2. The method of claim 1, wherein the performance of the first set of tasks comprises generation of code by the coder agent.

3. The method of claim 1, wherein the performance of the first set of tasks comprises evaluation of code generated by the coder agent by the critic agent.

4. The method of claim 1, wherein the performance of the first set of tasks comprises generation of tests by the test writer agent

5. The method of claim 1, wherein the performance of the first set of tasks comprises identification of one or more bugs by the debugger agent in code generated by the coder agent.

6. The method of claim 1, wherein the one or more requirements are generated by a requirements refiner agent based on one or more requested requirements.

7. The method of claim 1, wherein the one or more context are provided by a code context agent based on the codebase.

8. The method of claim 1, wherein the set of agents communicate via a shared message thread.

9. The method of claim 1, wherein the first set of tasks is generated by a planner agent and an engineer lead agent.

10. The method of claim 1, wherein each agent in the set of agents is configured based on a configuration file.

11. The method of claim 1, wherein each task in the first set of tasks is associated with a set of task attributes.

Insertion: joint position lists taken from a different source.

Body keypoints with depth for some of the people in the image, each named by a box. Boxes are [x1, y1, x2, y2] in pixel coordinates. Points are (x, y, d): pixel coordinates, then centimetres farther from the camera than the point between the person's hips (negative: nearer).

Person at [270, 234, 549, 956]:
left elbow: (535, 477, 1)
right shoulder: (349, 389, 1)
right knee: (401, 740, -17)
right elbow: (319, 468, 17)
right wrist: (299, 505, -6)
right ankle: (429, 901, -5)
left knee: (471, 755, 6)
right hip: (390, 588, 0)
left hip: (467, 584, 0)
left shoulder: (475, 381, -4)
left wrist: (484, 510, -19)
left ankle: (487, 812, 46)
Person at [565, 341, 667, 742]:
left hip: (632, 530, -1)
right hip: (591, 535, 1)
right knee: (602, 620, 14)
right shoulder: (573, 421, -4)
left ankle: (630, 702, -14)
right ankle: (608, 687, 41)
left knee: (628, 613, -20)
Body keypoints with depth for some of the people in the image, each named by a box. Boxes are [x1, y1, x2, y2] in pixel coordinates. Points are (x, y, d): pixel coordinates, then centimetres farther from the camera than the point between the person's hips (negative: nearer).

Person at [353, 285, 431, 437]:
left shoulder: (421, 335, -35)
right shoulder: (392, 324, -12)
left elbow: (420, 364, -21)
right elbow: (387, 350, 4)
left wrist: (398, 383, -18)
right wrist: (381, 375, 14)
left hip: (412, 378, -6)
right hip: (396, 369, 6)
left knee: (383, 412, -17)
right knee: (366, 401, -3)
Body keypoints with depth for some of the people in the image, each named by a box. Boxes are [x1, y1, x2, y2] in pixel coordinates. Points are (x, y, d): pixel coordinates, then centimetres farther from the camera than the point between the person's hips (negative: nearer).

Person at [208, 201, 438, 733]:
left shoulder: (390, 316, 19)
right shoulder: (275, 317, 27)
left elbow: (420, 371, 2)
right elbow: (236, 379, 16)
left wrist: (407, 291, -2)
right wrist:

12. The method of claim 1, wherein the performance of the first set of tasks is based on a workflow configured based on a configuration file.

13. The method of claim 1, further comprising:

determining which agents are included in the set of agents based on the first set of tasks; and

instantiating the set of agents at runtime.

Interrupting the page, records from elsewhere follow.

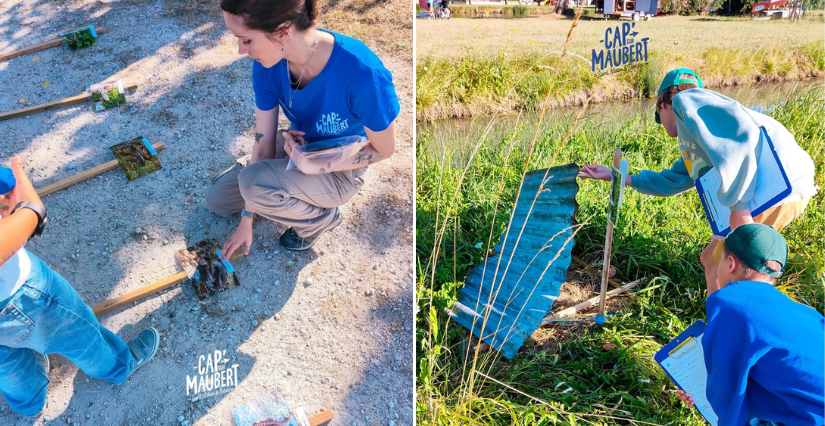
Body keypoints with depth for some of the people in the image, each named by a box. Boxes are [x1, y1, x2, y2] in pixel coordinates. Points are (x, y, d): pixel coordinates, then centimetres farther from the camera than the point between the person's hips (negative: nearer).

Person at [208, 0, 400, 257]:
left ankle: (320, 218, -2)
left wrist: (315, 166, -31)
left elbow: (383, 150, -22)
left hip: (338, 171, -5)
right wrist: (246, 222, -9)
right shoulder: (268, 65, -20)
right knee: (217, 200, 11)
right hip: (296, 148, 6)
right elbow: (263, 142, -14)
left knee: (252, 181, -32)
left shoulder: (363, 74, -39)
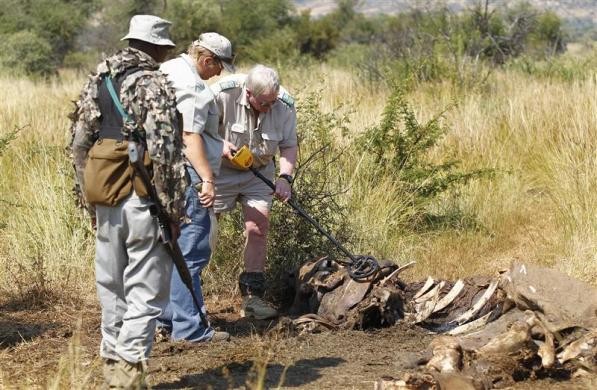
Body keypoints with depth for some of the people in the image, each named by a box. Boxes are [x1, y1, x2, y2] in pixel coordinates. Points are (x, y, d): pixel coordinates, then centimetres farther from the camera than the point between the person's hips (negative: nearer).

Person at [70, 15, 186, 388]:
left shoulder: (97, 81, 11)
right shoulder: (156, 85, -10)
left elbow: (79, 141, 13)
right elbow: (165, 151, -16)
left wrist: (87, 196, 20)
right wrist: (173, 208, -11)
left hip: (105, 200, 7)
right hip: (142, 201, -7)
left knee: (112, 286, 16)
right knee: (147, 290, -2)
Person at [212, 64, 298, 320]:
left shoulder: (284, 105, -16)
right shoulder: (224, 93, -26)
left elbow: (289, 145, -7)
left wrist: (284, 177, -22)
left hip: (258, 172, 3)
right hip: (220, 170, -3)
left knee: (258, 227, -3)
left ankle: (252, 298, 3)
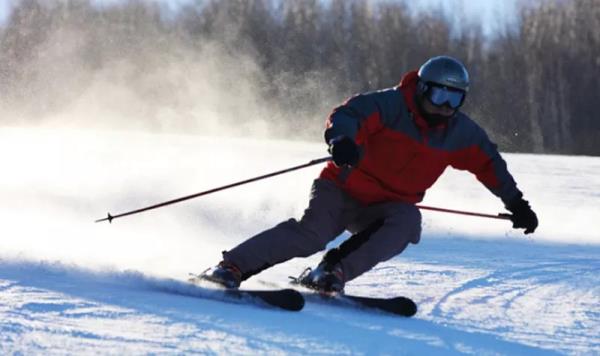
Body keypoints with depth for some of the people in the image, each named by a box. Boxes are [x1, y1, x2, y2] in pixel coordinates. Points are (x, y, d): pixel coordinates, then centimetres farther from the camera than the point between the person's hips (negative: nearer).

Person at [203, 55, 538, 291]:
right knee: (312, 234, -29)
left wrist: (516, 203, 16)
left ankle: (332, 271, -28)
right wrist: (342, 140, -52)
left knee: (407, 222, -30)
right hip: (344, 190, -5)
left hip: (388, 206, 5)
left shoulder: (461, 133, 0)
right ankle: (232, 267, -25)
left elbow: (489, 163, 15)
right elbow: (347, 115, -29)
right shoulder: (391, 105, -16)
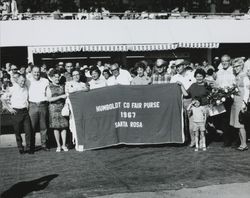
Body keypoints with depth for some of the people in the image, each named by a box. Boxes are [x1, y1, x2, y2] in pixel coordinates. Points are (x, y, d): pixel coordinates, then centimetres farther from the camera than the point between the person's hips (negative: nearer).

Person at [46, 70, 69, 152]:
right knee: (56, 127, -1)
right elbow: (49, 99, -8)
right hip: (54, 108, -3)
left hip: (63, 107, 3)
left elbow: (65, 96, 21)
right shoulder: (49, 87, 3)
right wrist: (60, 96, -14)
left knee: (64, 126, -2)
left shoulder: (62, 86, 13)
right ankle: (58, 145, 8)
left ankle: (64, 145, 5)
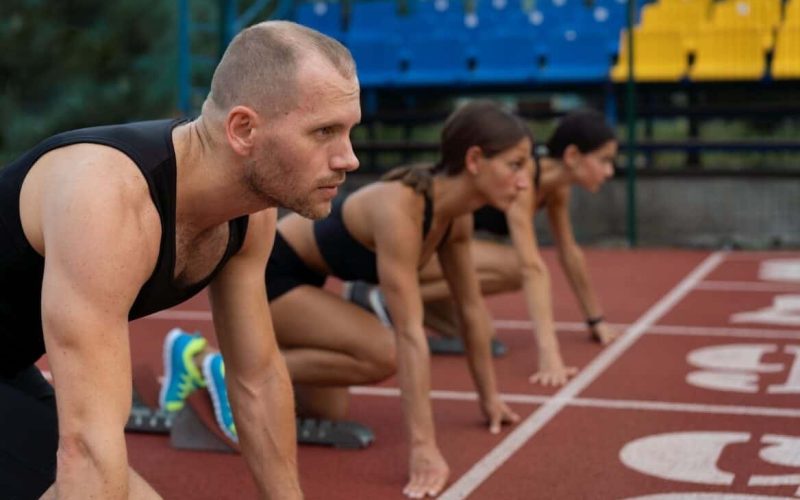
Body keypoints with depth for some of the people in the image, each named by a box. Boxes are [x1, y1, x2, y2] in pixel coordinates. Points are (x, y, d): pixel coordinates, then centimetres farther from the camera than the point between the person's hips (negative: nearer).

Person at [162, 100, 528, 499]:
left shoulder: (456, 215, -8)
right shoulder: (398, 210, -34)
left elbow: (471, 308, 4)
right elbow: (410, 335, -38)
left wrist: (489, 398, 10)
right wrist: (423, 446, -39)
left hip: (298, 275, 9)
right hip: (256, 271, -9)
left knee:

14. The method of claim 1, further comprising:

evaluating the modified codebase satisfies one or more requested requirements; and

generating a second set of tasks based on the modified codebase as additional context.

15. The method of claim 1, further comprising:

receiving feedback associated with the modified codebase; and

generating a second set of tasks based on the feedback and the modified codebase.

16. A system comprising:

a requirements refiner agent configured to generate requirements based on requested requirements;

a code context agent configured to generate context based on a codebase;

a planner agent configured to generate a set of tasks based on the requirements and the context;

an engineer lead agent configured to generate a set of targets for the set of tasks based on the requirements and the context;

a coder agent configured to generate code based on the set of tasks;

a test writer agent configured to generate a test based on the set of tasks;

a critic agent configured to evaluate the code based on the test;

a debugger agent configured to evaluate the code based on the set of tasks;

a shared message thread configured to facilitate communication between the coder agent, the test writer agent, the critic agent, and the debugger agent.

17. The system of claim 16, further comprising:

a vector database configured to store contextually labeled code provided by the code context agent.

18. The system of claim 16, wherein the planner agent and the engineer lead agent are further configured to collaboratively generate a functional/technical plan.

19. A non-transitory computer-readable storage medium including instructions that, when executed by at least one processor of a computing system, cause the computing system to perform:

generating a first set of tasks based on one or more requirements and one or more context;

generating a script for modification of a codebase based on performance of the set of tasks by a set of agents comprising a coder agent, a critic agent, a test writer agent, and a debugger agent; and

modifying the codebase based on the script.

20. The non-transitory computer-readable storage medium of claim 19, wherein the performance of the first set of tasks comprises generation of code by the coder agent, evaluation of the code generated by the coder agent by the critic agent, generation of tests by the test writer agent, and identification of one or more bugs by the debugger agent in the code generated by the coder agent.